A group of students is calling for Princeton University to remove a question from its undergraduate admissions application asking if students have a criminal record, The Star-Ledger reported.

Students for Prison Education and Reform (SPEAR), an organization on campus, started an online petition last week to remove all questions regarding past involvement with the justice system from the undergraduate application.

 According to The Star-Ledger, the group believes the question is unfair because the American Justice system is biased against people of color and low-income populations.
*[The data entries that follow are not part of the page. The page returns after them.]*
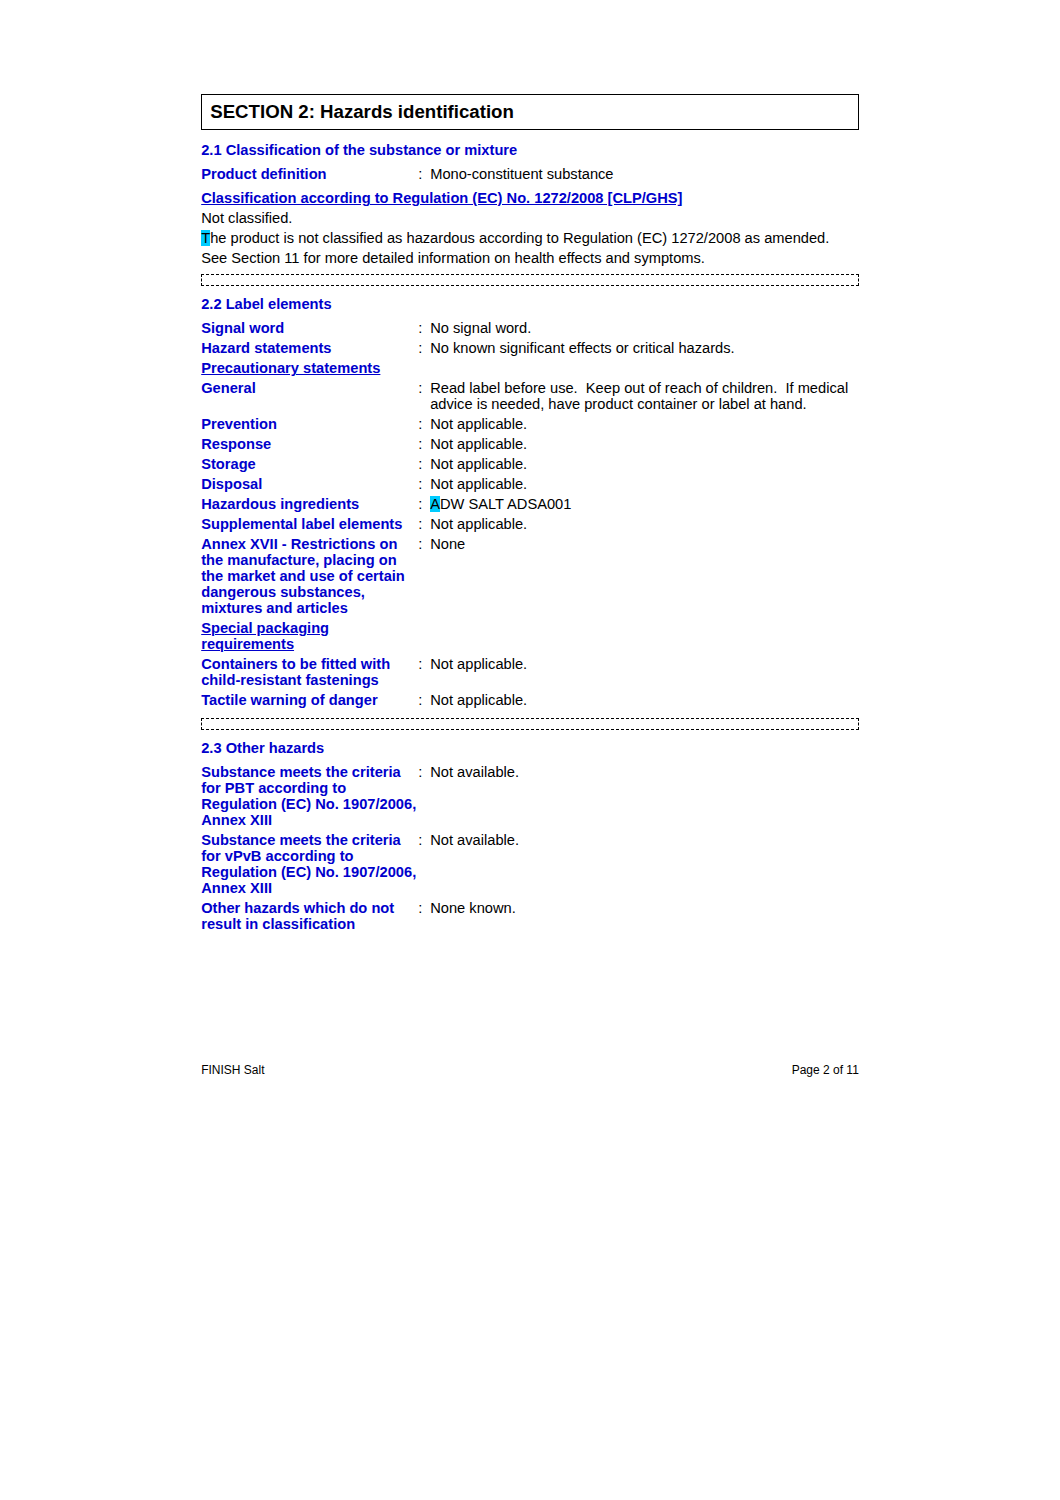SECTION 2: Hazards identification
2.1 Classification of the substance or mixture
| Product definition | : | Mono-constituent substance |
Classification according to Regulation (EC) No. 1272/2008 [CLP/GHS]
Not classified.
The product is not classified as hazardous according to Regulation (EC) 1272/2008 as amended.
See Section 11 for more detailed information on health effects and symptoms.
2.2 Label elements
| Signal word | : | No signal word. |
| Hazard statements | : | No known significant effects or critical hazards. |
| Precautionary statements | | |
| General | : | Read label before use. Keep out of reach of children. If medical advice is needed, have product container or label at hand. |
| Prevention | : | Not applicable. |
| Response | : | Not applicable. |
| Storage | : | Not applicable. |
| Disposal | : | Not applicable. |
| Hazardous ingredients | : | A DW SALT ADSA001 |
| Supplemental label elements | : | Not applicable. |
| Annex XVII - Restrictions on the manufacture, placing on the market and use of certain dangerous substances, mixtures and articles | : | None |
| Special packaging requirements | | |
| Containers to be fitted with child-resistant fastenings | : | Not applicable. |
| Tactile warning of danger | : | Not applicable. |
2.3 Other hazards
| Substance meets the criteria for PBT according to Regulation (EC) No. 1907/2006, Annex XIII | : | Not available. |
| Substance meets the criteria for vPvB according to Regulation (EC) No. 1907/2006, Annex XIII | : | Not available. |
| Other hazards which do not result in classification | : | None known. |
FINISH Salt Page 2 of 11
People from those communities are more likely to be arrested that their wealthier peers for the same behavior.

"When people hear that someone has had past involvement with the justice system, they have this visceral reaction - they are the other, and we shouldn't have anything to do with them," Shaina Watrous, a fourth-year student who founded the campus group two years ago, told The Daily Princetonian. "This is the kind of attitude we are looking to change."

Daniel Teehan, first-year student and current chair of Advocacy Committee of SPEAR, told The Star-Ledger when people think of people who are incarcerated, they automatically think they are murderers.

"When you delve into the numbers ... you quickly realize that most of the people there are there because of minor drug infractions, selective policing and draconian sentencing practices," Teehan said.

The University currently requires applicants to disclose whether they have a criminal record through a question on the Common Application that was introduced in 2006.

Janet Rapelye, Princeton's dean of admissions, told The Star-Ledger hat admissions officials believe the question is needed.  They believe it is important to ask about misconduct and convictions because "we consider the responses to these questions useful to our holistic review of the applicant," she said.